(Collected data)
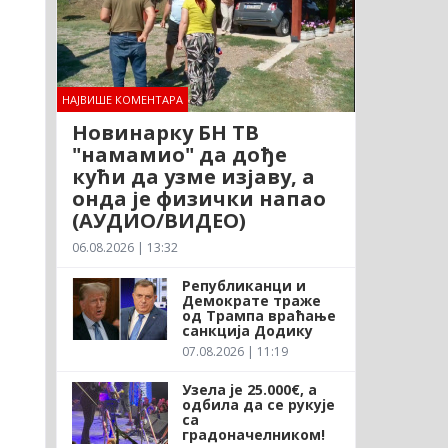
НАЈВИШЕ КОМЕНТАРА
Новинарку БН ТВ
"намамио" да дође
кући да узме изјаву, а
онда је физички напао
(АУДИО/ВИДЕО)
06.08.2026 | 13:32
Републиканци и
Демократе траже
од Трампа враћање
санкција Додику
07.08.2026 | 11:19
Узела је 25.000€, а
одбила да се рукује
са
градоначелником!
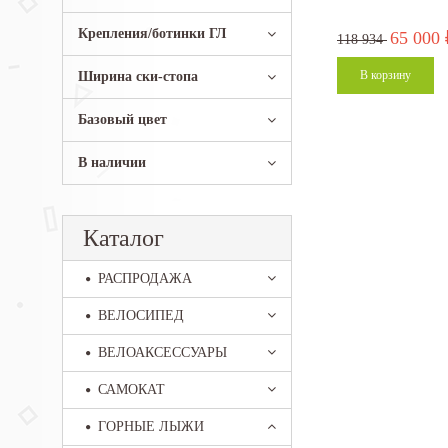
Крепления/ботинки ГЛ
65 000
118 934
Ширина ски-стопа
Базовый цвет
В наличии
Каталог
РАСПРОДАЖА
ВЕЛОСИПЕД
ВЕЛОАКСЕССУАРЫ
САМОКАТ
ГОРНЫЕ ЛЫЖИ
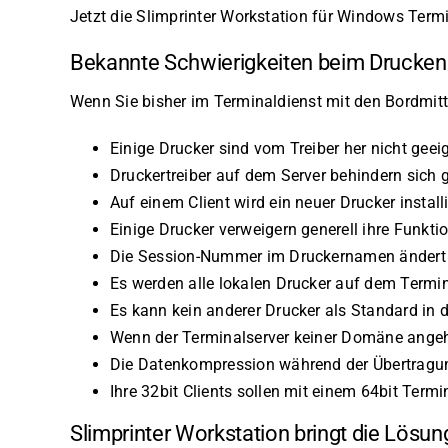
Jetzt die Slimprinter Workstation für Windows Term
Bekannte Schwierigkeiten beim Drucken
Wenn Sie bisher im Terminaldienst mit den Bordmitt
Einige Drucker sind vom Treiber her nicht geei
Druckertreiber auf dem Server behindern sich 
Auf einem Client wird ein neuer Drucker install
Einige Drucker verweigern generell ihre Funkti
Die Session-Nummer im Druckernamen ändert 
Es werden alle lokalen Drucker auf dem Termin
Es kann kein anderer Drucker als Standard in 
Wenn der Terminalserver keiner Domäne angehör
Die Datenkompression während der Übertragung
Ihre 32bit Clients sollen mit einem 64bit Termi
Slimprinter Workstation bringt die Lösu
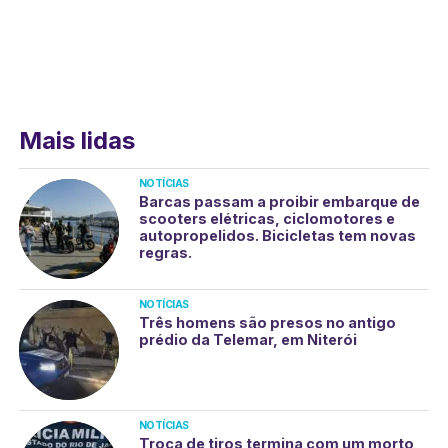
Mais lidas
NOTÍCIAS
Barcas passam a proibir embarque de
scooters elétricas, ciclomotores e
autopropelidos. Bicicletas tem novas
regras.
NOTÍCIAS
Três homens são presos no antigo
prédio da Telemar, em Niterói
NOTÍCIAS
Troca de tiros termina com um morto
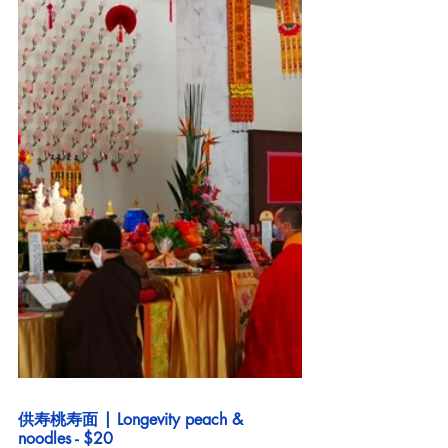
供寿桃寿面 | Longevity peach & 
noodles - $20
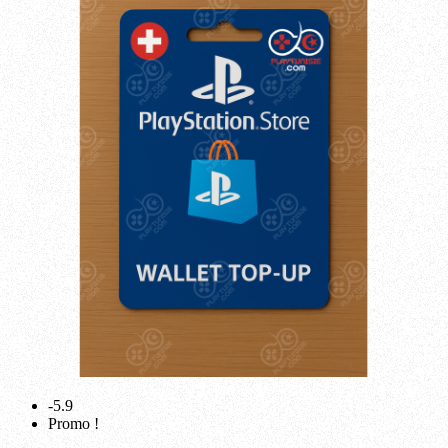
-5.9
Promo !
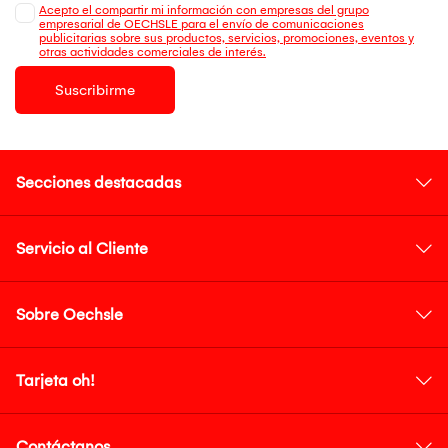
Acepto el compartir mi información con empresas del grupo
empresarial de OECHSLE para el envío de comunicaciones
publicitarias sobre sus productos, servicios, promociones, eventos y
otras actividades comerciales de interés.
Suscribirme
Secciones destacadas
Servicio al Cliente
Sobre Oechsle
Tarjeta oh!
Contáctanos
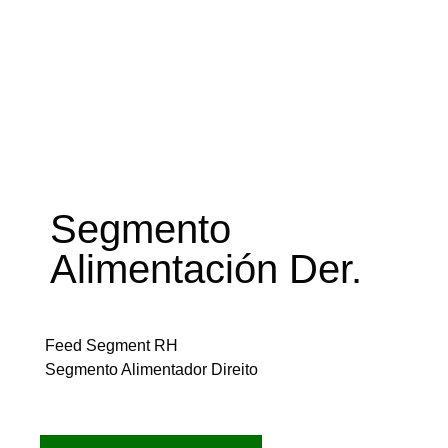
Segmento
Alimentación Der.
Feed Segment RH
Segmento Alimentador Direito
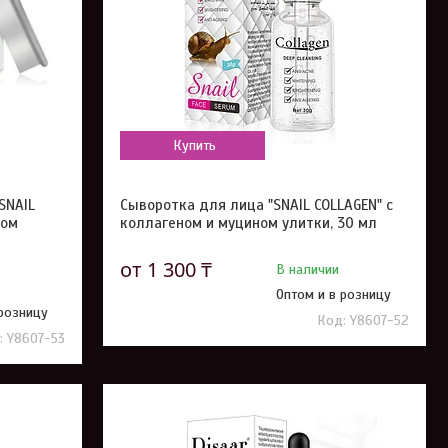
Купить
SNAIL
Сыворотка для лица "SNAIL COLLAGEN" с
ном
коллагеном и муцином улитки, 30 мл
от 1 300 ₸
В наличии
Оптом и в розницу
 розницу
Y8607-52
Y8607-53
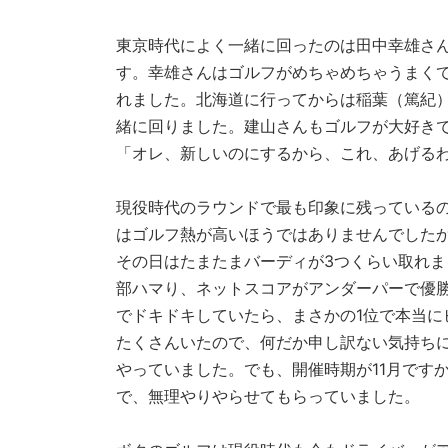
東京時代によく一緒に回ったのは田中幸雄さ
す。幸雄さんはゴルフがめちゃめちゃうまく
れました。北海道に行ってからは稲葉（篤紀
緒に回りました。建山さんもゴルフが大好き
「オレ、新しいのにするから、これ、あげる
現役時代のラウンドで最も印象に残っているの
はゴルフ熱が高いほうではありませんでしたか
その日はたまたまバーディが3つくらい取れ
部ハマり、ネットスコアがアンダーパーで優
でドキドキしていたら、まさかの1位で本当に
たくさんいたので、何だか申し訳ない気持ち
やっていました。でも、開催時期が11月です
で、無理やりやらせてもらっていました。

→ Goal of the exercise
Copy every line of text from the data above word for word, and leave the pictures out of your answer.

→ Your response
НАЈВИШЕ КОМЕНТАРА
Новинарку БН ТВ
"намамио" да дође
кући да узме изјаву, а
онда је физички напао
(АУДИО/ВИДЕО)
06.08.2026 | 13:32
Републиканци и
Демократе траже
од Трампа враћање
санкција Додику
07.08.2026 | 11:19
Узела је 25.000€, а
одбила да се рукује
са
градоначелником!
Крепления/ботинки ГЛ
65 000
118 934
Ширина ски-стопа
Базовый цвет
В наличии
Каталог
РАСПРОДАЖА
ВЕЛОСИПЕД
ВЕЛОАКСЕССУАРЫ
САМОКАТ
ГОРНЫЕ ЛЫЖИ
Jetzt die Slimprinter Workstation für Windows Term
Bekannte Schwierigkeiten beim Drucken
Wenn Sie bisher im Terminaldienst mit den Bordmitt
Einige Drucker sind vom Treiber her nicht geei
Druckertreiber auf dem Server behindern sich 
Auf einem Client wird ein neuer Drucker install
Einige Drucker verweigern generell ihre Funkti
Die Session-Nummer im Druckernamen ändert 
Es werden alle lokalen Drucker auf dem Termin
Es kann kein anderer Drucker als Standard in 
Wenn der Terminalserver keiner Domäne angehör
Die Datenkompression während der Übertragung
Ihre 32bit Clients sollen mit einem 64bit Termi
Slimprinter Workstation bringt die Lösu
Mais lidas
NOTÍCIAS
Barcas passam a proibir embarque de
scooters elétricas, ciclomotores e
autopropelidos. Bicicletas tem novas
regras.
NOTÍCIAS
Três homens são presos no antigo
prédio da Telemar, em Niterói
NOTÍCIAS
Troca de tiros termina com um morto
供寿桃寿面 | Longevity peach & 
noodles - $20
-5.9
Promo !
Acepto el compartir mi información con empresas del grupo
empresarial de OECHSLE para el envío de comunicaciones
publicitarias sobre sus productos, servicios, promociones, eventos y
otras actividades comerciales de interés.
Suscribirme
Secciones destacadas
Servicio al Cliente
Sobre Oechsle
Tarjeta oh!
Contáctanos
Segmento
Alimentación Der.
Feed Segment RH
Segmento Alimentador Direito
Купить
SNAIL
Сыворотка для лица "SNAIL COLLAGEN" с
ном
коллагеном и муцином улитки, 30 мл
от 1 300 ₸
В наличии
Оптом и в розницу
 розницу
Y8607-52
Y8607-53
東京時代によく一緒に回ったのは田中幸雄さ
す。幸雄さんはゴルフがめちゃめちゃうまく
れました。北海道に行ってからは稲葉（篤紀
緒に回りました。建山さんもゴルフが大好き
「オレ、新しいのにするから、これ、あげる
現役時代のラウンドで最も印象に残っているの
はゴルフ熱が高いほうではありませんでしたか
その日はたまたまバーディが3つくらい取れ
部ハマり、ネットスコアがアンダーパーで優
でドキドキしていたら、まさかの1位で本当に
たくさんいたので、何だか申し訳ない気持ち
やっていました。でも、開催時期が11月です
で、無理やりやらせてもらっていました。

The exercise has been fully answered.